Many variations of this proverb have appeared over the years, such as one where an administrator removes an option from an option set that makes a business rule fail, leading to corporate bankruptcy, or a configurator adding a lookup field to the accout form without granting users security permission to the lookup entity making an approval process not run, causing a nuclear power plant reactor meltdown. Whichever variation you prefer, the lesson is the same:

  • Small changes can have big consequences
  • All changes, no matter how small, need to be properly tested before moving to production
  • There is a correlation between complexity of form scripts and work flows and the amount of testing required for small changes. A form with very few automations will need minimal testing when making changes to it, a form with many complex dependent automations will require extensive testing of modifications.
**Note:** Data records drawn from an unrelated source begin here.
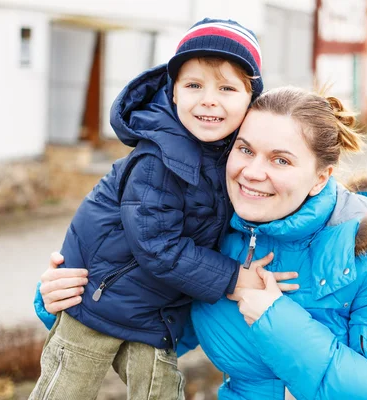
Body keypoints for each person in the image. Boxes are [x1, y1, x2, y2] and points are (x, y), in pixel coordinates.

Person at [38, 87, 367, 399]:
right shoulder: (217, 237)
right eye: (244, 150)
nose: (252, 172)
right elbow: (157, 330)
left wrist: (274, 316)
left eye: (280, 160)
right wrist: (64, 296)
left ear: (321, 177)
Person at [30, 18, 299, 400]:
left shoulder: (230, 157)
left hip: (152, 313)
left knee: (160, 389)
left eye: (226, 88)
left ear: (250, 100)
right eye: (194, 86)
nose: (209, 99)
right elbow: (157, 245)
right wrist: (234, 279)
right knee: (67, 385)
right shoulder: (159, 158)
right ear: (173, 93)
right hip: (95, 298)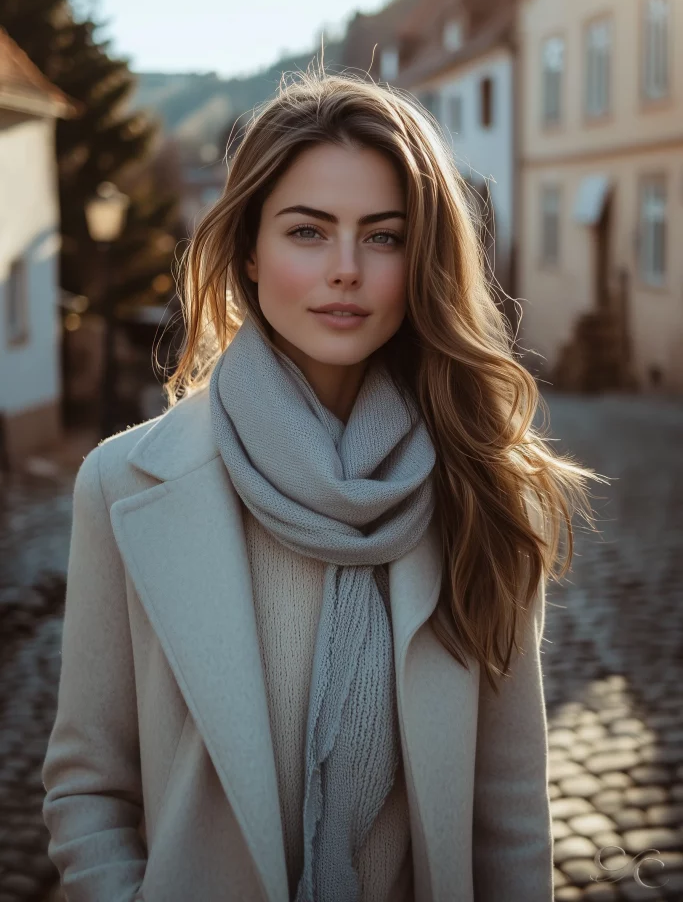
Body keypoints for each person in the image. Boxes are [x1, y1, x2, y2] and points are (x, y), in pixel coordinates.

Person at [42, 70, 597, 902]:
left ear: (422, 262)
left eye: (382, 237)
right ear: (249, 255)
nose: (345, 269)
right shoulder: (122, 485)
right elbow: (90, 791)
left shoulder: (482, 484)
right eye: (307, 232)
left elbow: (508, 808)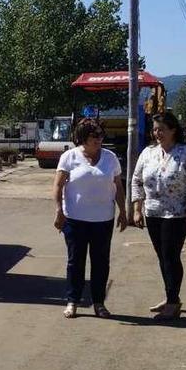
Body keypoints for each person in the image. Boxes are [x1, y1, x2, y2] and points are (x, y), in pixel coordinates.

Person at [131, 112, 186, 320]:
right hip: (153, 212)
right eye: (155, 129)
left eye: (161, 129)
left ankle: (173, 302)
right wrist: (137, 208)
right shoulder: (148, 153)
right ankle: (171, 296)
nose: (157, 133)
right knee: (162, 257)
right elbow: (136, 180)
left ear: (173, 130)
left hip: (176, 214)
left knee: (171, 257)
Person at [53, 118, 127, 319]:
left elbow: (118, 187)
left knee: (101, 262)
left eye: (101, 135)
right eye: (94, 136)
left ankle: (99, 302)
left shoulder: (110, 158)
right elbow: (58, 186)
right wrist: (59, 211)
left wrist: (123, 211)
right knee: (75, 261)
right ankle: (72, 301)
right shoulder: (69, 157)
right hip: (75, 219)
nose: (99, 139)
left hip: (103, 220)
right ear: (83, 138)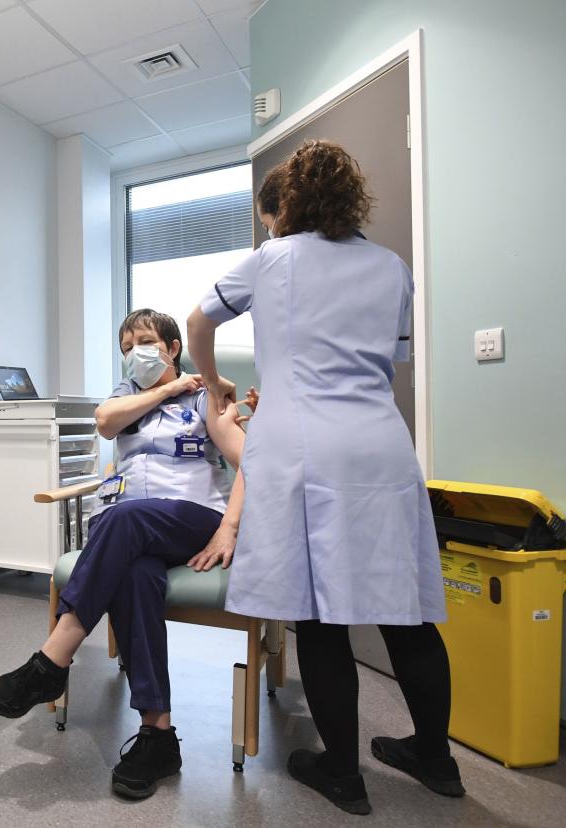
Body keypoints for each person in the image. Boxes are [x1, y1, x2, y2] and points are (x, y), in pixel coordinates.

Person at [187, 140, 464, 816]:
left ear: (287, 207)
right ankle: (436, 759)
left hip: (305, 450)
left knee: (318, 616)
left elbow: (198, 320)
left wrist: (218, 378)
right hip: (382, 448)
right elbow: (390, 362)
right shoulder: (393, 267)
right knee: (409, 612)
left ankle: (342, 771)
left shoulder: (272, 259)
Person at [0, 309, 249, 800]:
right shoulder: (126, 399)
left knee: (125, 520)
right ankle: (158, 734)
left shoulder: (208, 397)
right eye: (126, 346)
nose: (134, 353)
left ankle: (52, 660)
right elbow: (104, 423)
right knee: (136, 575)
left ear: (171, 347)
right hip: (131, 530)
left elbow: (250, 459)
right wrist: (166, 389)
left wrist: (231, 527)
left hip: (192, 519)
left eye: (145, 341)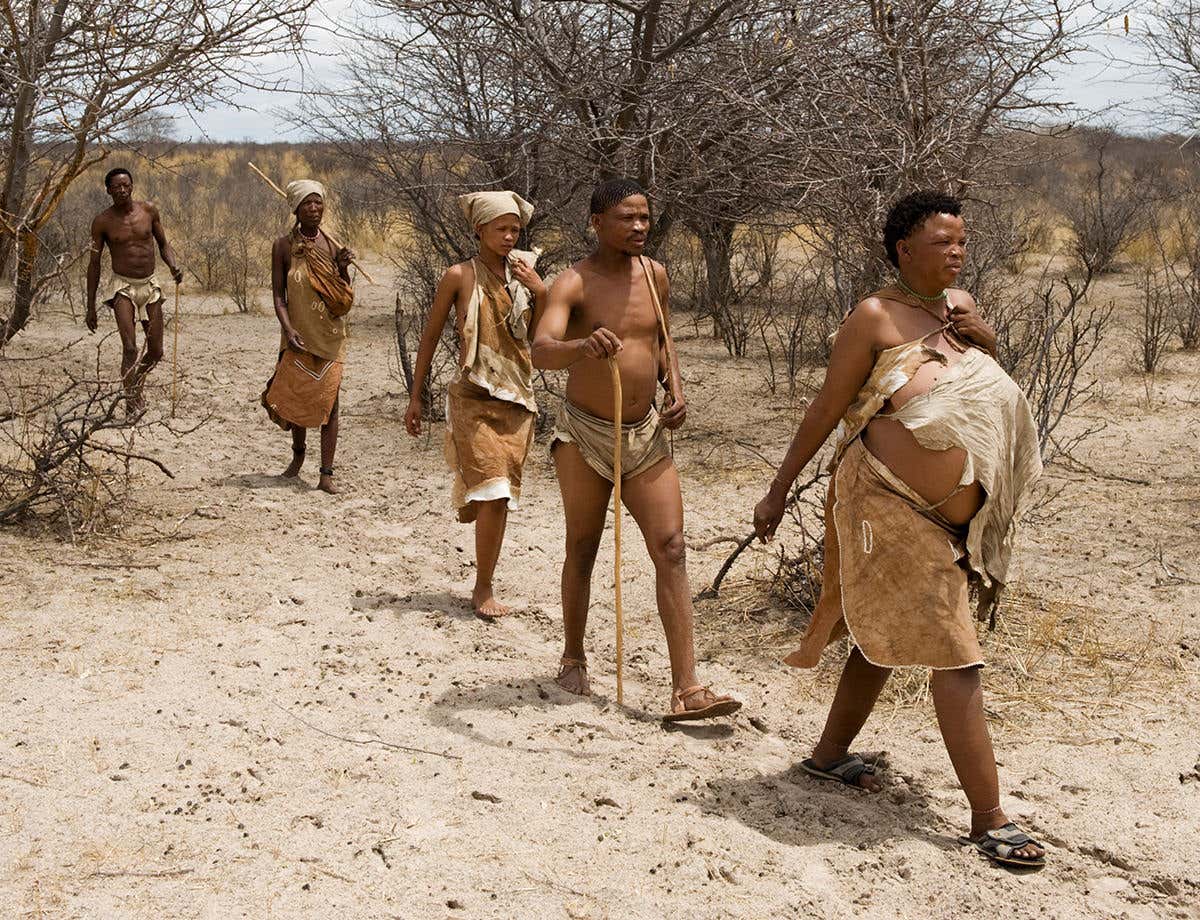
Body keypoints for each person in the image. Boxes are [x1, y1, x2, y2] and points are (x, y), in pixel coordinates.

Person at [752, 191, 1046, 867]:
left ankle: (827, 756)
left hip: (950, 521)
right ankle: (989, 818)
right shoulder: (875, 316)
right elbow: (829, 406)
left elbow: (982, 375)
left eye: (962, 241)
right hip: (884, 498)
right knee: (955, 652)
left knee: (882, 635)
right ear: (903, 248)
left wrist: (983, 334)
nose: (958, 252)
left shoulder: (957, 307)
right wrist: (777, 491)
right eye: (943, 241)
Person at [532, 177, 741, 722]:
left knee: (671, 547)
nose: (639, 227)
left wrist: (676, 388)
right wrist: (583, 346)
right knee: (583, 544)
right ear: (596, 222)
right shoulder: (571, 283)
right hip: (584, 433)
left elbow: (661, 340)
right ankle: (573, 656)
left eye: (644, 217)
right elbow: (542, 350)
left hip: (645, 432)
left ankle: (687, 688)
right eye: (626, 217)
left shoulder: (654, 274)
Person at [405, 191, 547, 619]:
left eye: (515, 230)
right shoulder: (459, 276)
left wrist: (541, 293)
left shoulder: (525, 276)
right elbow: (429, 337)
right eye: (500, 229)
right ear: (479, 230)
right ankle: (483, 587)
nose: (508, 237)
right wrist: (416, 395)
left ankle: (484, 580)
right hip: (472, 398)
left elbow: (540, 341)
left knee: (502, 497)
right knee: (491, 490)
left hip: (517, 399)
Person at [261, 180, 355, 495]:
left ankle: (326, 475)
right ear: (296, 209)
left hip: (330, 337)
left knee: (331, 404)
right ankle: (297, 459)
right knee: (296, 399)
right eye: (307, 204)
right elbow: (278, 297)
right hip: (297, 335)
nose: (314, 209)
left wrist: (343, 270)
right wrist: (289, 330)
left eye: (318, 203)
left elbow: (343, 301)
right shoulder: (283, 246)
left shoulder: (332, 246)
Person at [85, 167, 184, 415]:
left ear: (132, 186)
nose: (122, 190)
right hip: (123, 287)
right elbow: (94, 264)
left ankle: (136, 382)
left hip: (150, 285)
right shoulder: (102, 222)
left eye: (126, 185)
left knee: (156, 351)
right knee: (130, 348)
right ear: (108, 190)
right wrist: (90, 307)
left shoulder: (149, 211)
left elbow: (163, 244)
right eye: (116, 186)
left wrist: (173, 266)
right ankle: (131, 402)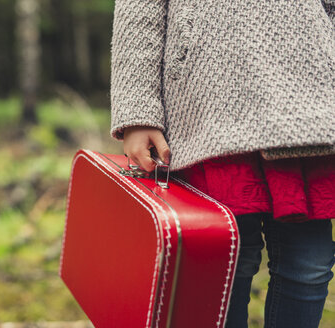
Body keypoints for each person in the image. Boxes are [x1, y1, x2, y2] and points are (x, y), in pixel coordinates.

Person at [110, 1, 335, 327]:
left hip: (309, 98)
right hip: (207, 101)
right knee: (228, 262)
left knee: (309, 265)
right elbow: (139, 11)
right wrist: (137, 113)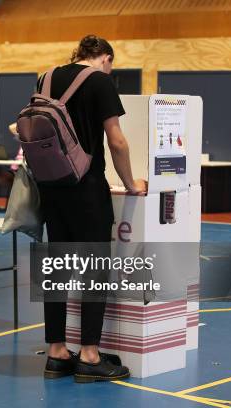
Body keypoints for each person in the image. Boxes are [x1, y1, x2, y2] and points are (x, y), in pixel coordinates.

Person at [37, 35, 147, 381]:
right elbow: (115, 139)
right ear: (106, 58)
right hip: (86, 188)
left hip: (51, 187)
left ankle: (56, 352)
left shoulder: (47, 77)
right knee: (94, 268)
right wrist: (131, 183)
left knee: (57, 266)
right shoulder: (100, 81)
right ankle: (89, 354)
Tip #1072: Open existing contact in All Contacts view

I need to get out more often. Thanks to the relevance search, I have not used All Contacts view since the awkwardly named Dynamics 365 July 2017 Update seen the light of the day. Because if I have had, I would have noticed that clicking on any contact in this view opens New form instead of opening the existing record. Demian “Sostenga mi cerveza” Raschkovan pointed that out to me and casually mentioned that copying the view and replacing the system one with the cloned copy solves the issue.

Credit is where credit due. Nishant Rana mentioned this bug in October last year. And I like the workaround by Davide (thank you – whoever you are!) – just add and remove any column, publish customizations and the system view is now working!